◆ **Source**

-- start --

Volkswagen Issues Global Recall of 2.64 Million Vehicles

Volkswagen AG (VOW) is recalling about 2.64 million vehicles globally, including its biggest such recall in China, to fix electronic and drive-system flaws in some of its most popular models.

Volkswagen is recommending that mineral oil be used in dual-clutch gearboxes on 1.6 million cars and vans in place of synthetic oil, Michael Franke, a spokesman at the Wolfsburg, Germany-based company, said yesterday by phone. Another 800,000 Tiguan compact sport-utility-vehicles may have lighting defects and 239,000 Amarok pickups should be fixed for fuel leaks, the manufacturer said yesterday.

The recalls this month by Volkswagen, Europe’s biggest carmaker, as well as Chrysler Group LLC (F), Toyota Motor Corp. (7203) and Mitsubishi Motors Corp. (7211) highlight the drawbacks of adding increasingly sophisticated technology to new models. Nissan Motor Co. hired the senior auto reviewer for Consumer Reports magazine in the U.S. as its executive adviser on vehicle quality last year, citing the need to “keep pace with” product complexity.

-- end --

◆ **Information provided**
-- start --

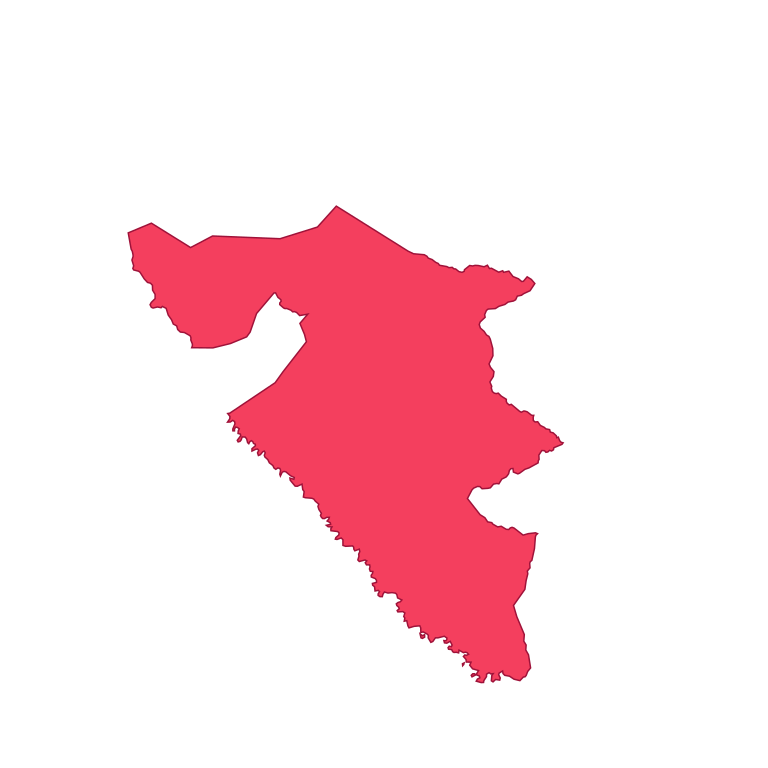 the district of Brasiléia, Acre, Brazil, rotated 39°
{"feature_id": "56859067B75567329217000", "entity_name": "Brasiléia", "entity_type": "district", "adm_level": 2, "iso_a3": "BRA", "parent_name": "Brazil", "parent_adm1": "Acre", "projection": "orthographic", "projection_center": [-69.109, -10.703], "detail": "fine", "context": "isolated", "style": "filled", "palette": "rose", "viewbox_px": 768, "rotation_deg": 39, "n_neighbors": 0, "source": "geoboundaries", "source_scale": "gbopen_adm2", "svg_char_len": 6172}
<svg xmlns="http://www.w3.org/2000/svg" viewBox="0 0 768 768"><g transform="rotate(39 384 384)"><path d="M281.1,505.3L284.6,506.1L286.0,508.0L286.4,512.1L288.5,510.2L289.3,507.5L291.5,507.2L293.2,508.7L294.8,514.1L296.0,515.5L297.3,514.5L296.1,513.0L295.9,510.8L297.5,510.0L299.7,509.9L300.2,512.1L301.7,514.3L303.9,513.3L305.2,514.4L305.4,520.1L307.1,520.8L308.2,519.2L308.2,517.3L307.1,514.4L309.5,512.6L311.8,513.1L314.9,515.4L316.5,515.5L316.0,513.2L316.6,511.5L318.4,511.4L320.0,512.3L321.9,511.8L322.9,512.9L322.1,517.4L323.6,519.2L325.5,515.3L326.7,514.1L328.4,514.4L329.0,517.1L331.4,518.6L332.4,516.7L332.4,512.9L333.2,511.5L335.0,512.2L335.8,514.7L337.4,515.7L341.3,515.9L344.5,517.4L348.9,517.3L351.4,518.5L353.6,518.4L354.4,516.0L356.2,515.2L357.9,516.1L359.8,519.7L361.4,520.7L360.4,516.6L361.3,514.9L363.0,514.0L369.2,514.1L373.1,513.1L373.9,514.8L370.1,516.3L371.7,517.8L379.2,519.3L381.0,518.0L383.3,513.4L387.3,517.2L389.6,517.8L392.5,522.6L394.4,521.9L399.8,518.2L401.8,517.6L404.4,518.3L408.9,518.4L409.7,520.7L412.4,522.5L416.7,523.9L417.3,526.1L419.0,526.9L420.9,527.2L422.4,526.1L423.4,523.7L425.4,522.0L426.1,523.8L426.0,526.3L429.5,525.6L430.8,526.6L428.1,530.1L430.4,530.1L433.5,527.8L433.8,530.0L435.1,531.4L440.9,527.8L442.8,528.0L443.9,529.8L443.2,533.6L443.8,535.2L445.3,534.4L447.6,530.6L450.0,530.8L453.7,535.3L456.3,534.3L461.5,529.6L463.1,529.9L464.6,531.4L466.3,532.0L468.7,527.9L470.7,529.5L471.4,532.2L472.9,533.6L474.4,537.2L476.5,537.5L480.0,532.7L481.9,532.3L481.9,534.7L484.2,535.6L486.7,533.6L488.2,534.9L489.1,536.9L491.2,538.2L493.3,536.7L494.3,538.5L494.4,540.7L495.6,542.0L499.7,540.7L501.7,541.3L503.0,542.9L500.5,546.3L501.8,547.5L504.2,547.5L507.3,550.5L509.4,548.0L511.2,548.2L511.5,550.8L512.5,552.0L514.7,551.8L516.5,550.3L515.5,548.1L515.2,545.4L518.6,544.0L521.5,541.1L524.6,539.3L526.4,539.5L529.2,541.7L533.8,540.6L533.7,543.0L532.4,544.9L531.9,547.1L533.4,548.1L535.8,548.2L537.3,549.1L536.8,551.8L538.2,552.4L541.9,549.0L544.3,548.8L545.7,552.3L547.4,552.7L549.0,555.6L550.6,553.6L554.8,556.9L556.9,557.8L559.9,553.4L564.0,549.4L566.1,550.5L569.0,553.9L570.5,552.0L574.7,551.2L576.6,551.4L578.1,553.5L583.0,555.3L584.0,553.4L583.7,548.9L585.7,547.3L589.6,542.1L592.7,541.8L593.6,543.0L593.7,544.6L592.0,545.7L593.9,547.1L595.9,545.9L597.4,542.3L601.2,544.0L601.7,545.7L599.7,546.7L599.7,548.6L601.1,549.5L603.7,547.8L605.8,548.8L607.3,548.6L609.0,547.0L611.2,546.0L609.8,543.6L614.8,542.8L616.1,541.1L617.7,540.5L619.8,540.8L618.9,542.9L617.3,543.7L617.2,545.8L621.2,546.5L622.9,548.3L626.7,545.4L627.6,548.6L632.1,549.6L637.8,547.2L638.5,552.0L641.8,550.9L643.4,552.0L642.3,554.5L642.7,556.9L647.4,554.9L649.2,553.3L648.3,551.8L647.8,546.9L646.3,545.0L647.3,542.2L649.4,542.1L651.1,540.4L651.2,542.6L654.2,547.1L656.2,546.9L656.7,543.4L660.3,541.3L659.3,539.3L656.1,537.8L655.4,536.2L656.8,532.4L658.7,534.1L661.2,534.4L665.4,532.1L670.8,531.6L676.3,529.0L676.7,524.1L677.9,522.7L677.9,521.0L676.6,517.0L676.6,512.4L666.7,503.5L661.6,501.5L658.7,497.4L654.5,495.9L650.7,490.4L633.7,481.3L624.0,474.6L622.7,454.9L618.2,447.4L615.2,441.0L613.1,439.2L613.2,435.0L610.1,431.7L609.5,430.1L609.9,428.0L604.5,417.2L597.9,407.6L597.2,405.9L597.5,403.7L595.4,404.3L590.3,409.5L587.2,413.9L575.7,414.1L573.7,414.8L572.7,416.4L572.5,418.6L570.4,420.0L564.6,420.8L562.3,423.5L556.9,424.4L555.0,423.9L551.3,425.9L546.5,424.4L540.9,425.1L520.9,420.5L519.0,410.9L519.2,408.5L521.1,404.8L523.1,403.4L526.1,403.7L530.4,399.7L532.0,397.7L532.1,392.9L534.3,390.3L536.1,389.3L535.4,383.8L537.4,379.5L537.5,377.8L537.3,375.3L535.8,372.2L535.9,370.0L537.4,368.5L540.0,371.0L544.6,369.6L545.5,368.0L547.2,361.6L549.5,357.9L553.4,348.3L552.2,346.6L552.0,345.0L549.1,341.8L548.5,336.4L550.7,334.8L552.8,335.2L554.1,333.7L554.4,331.4L556.4,330.6L557.1,328.5L556.1,326.6L560.3,318.9L560.2,317.0L558.3,317.8L556.2,317.5L552.9,315.6L552.1,317.0L550.5,315.8L546.2,315.5L543.5,316.7L541.4,315.2L538.0,317.0L536.0,316.8L531.6,317.8L527.2,316.6L525.4,318.4L523.0,318.4L520.9,316.0L520.1,314.1L518.5,315.4L512.8,315.5L511.2,316.1L509.7,316.9L508.4,319.6L506.4,319.9L495.7,319.7L494.5,321.5L491.6,321.4L489.9,320.5L488.7,318.9L482.9,319.6L478.5,319.2L477.4,320.7L475.6,321.7L473.0,321.7L469.9,319.6L469.2,318.0L465.0,315.8L464.2,309.3L461.7,305.2L456.2,304.0L453.0,302.3L450.9,293.5L446.1,287.9L438.4,282.3L435.6,281.0L432.8,281.4L428.7,280.1L423.8,279.9L420.6,277.9L419.7,275.3L420.6,268.5L418.6,266.8L417.3,262.4L417.8,260.2L423.1,255.3L424.4,251.3L427.9,246.1L428.9,242.2L432.4,238.0L433.3,235.7L432.3,231.8L435.0,228.5L435.7,225.9L438.8,219.6L438.0,211.0L432.7,210.0L427.8,210.6L427.7,216.5L426.5,217.7L422.3,217.6L416.6,219.3L410.0,217.7L406.7,221.9L405.0,221.3L402.8,224.9L394.7,226.4L393.3,227.9L389.6,226.6L388.0,229.9L382.7,232.6L380.1,234.5L378.6,236.5L376.0,238.0L374.6,244.5L375.4,246.0L374.4,248.1L371.5,249.5L367.3,249.5L365.8,250.5L363.6,250.4L361.3,252.7L358.9,253.2L352.4,256.8L350.3,256.2L347.7,256.9L343.1,257.0L339.2,258.3L336.9,257.7L333.9,258.2L325.0,264.2L319.1,265.6L235.0,275.8L233.5,303.9L211.8,336.5L157.6,376.9L147.8,399.7L102.0,405.4L90.1,427.5L102.6,438.3L104.9,439.3L107.6,441.5L108.7,442.7L110.1,446.3L115.1,449.7L116.1,452.3L117.7,452.9L122.3,450.8L124.1,450.7L131.5,453.2L136.3,453.9L139.1,452.6L141.9,453.0L145.1,456.7L149.7,458.4L152.4,461.7L151.8,467.1L152.3,469.6L154.9,470.8L156.7,470.3L159.5,466.7L162.8,465.0L162.9,463.2L167.1,462.3L172.9,466.2L178.5,467.8L182.5,470.0L186.3,469.3L189.4,471.5L193.0,471.8L196.5,469.6L203.0,468.5L204.8,469.5L206.2,471.4L209.9,473.5L211.1,475.0L211.7,476.8L228.3,463.6L239.2,449.2L247.6,433.8L247.3,427.9L240.6,409.4L241.2,382.5L242.4,381.4L247.0,383.4L250.7,383.4L252.0,384.4L252.0,386.6L253.0,387.9L258.1,388.1L259.6,387.7L260.9,386.5L265.3,385.2L267.6,385.4L269.0,384.0L271.1,383.4L275.4,383.9L280.8,377.7L280.5,389.8L291.0,395.5L297.1,400.0L297.8,437.9L298.6,451.5L282.5,503.7L281.1,505.3ZM574.0,557.5L574.9,555.1L573.3,553.3L572.2,555.4L569.3,555.5L572.5,558.0L574.0,557.5ZM638.5,552.0L636.5,552.3L635.3,553.4L635.1,555.5L636.7,556.2L638.5,552.0ZM622.5,551.8L621.8,550.4L621.0,552.0L622.4,553.4L622.5,551.8Z" fill="#f43f5e" stroke="#9f1239" stroke-width="1.5"/></g></svg>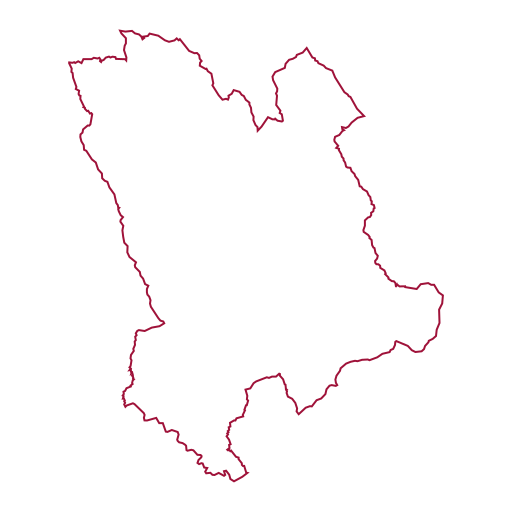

-- end --

◆ **Exercise goal**
Continue the news report on the Volkswagen recall, starting right after its last sentence.

◆ **Written reply**
“This isn’t a VW-specific problem, it’s one of the things that happen at mass-market carmakers,” Frank Schwope, a Hanover, Germany-based analyst at Nord LB, said by phone. “Costs will probably be in the high double-digit or even triple-digit million-euro range. They might be partly shared with suppliers involved, but they still make VW’s full-year earnings target more difficult to reach.”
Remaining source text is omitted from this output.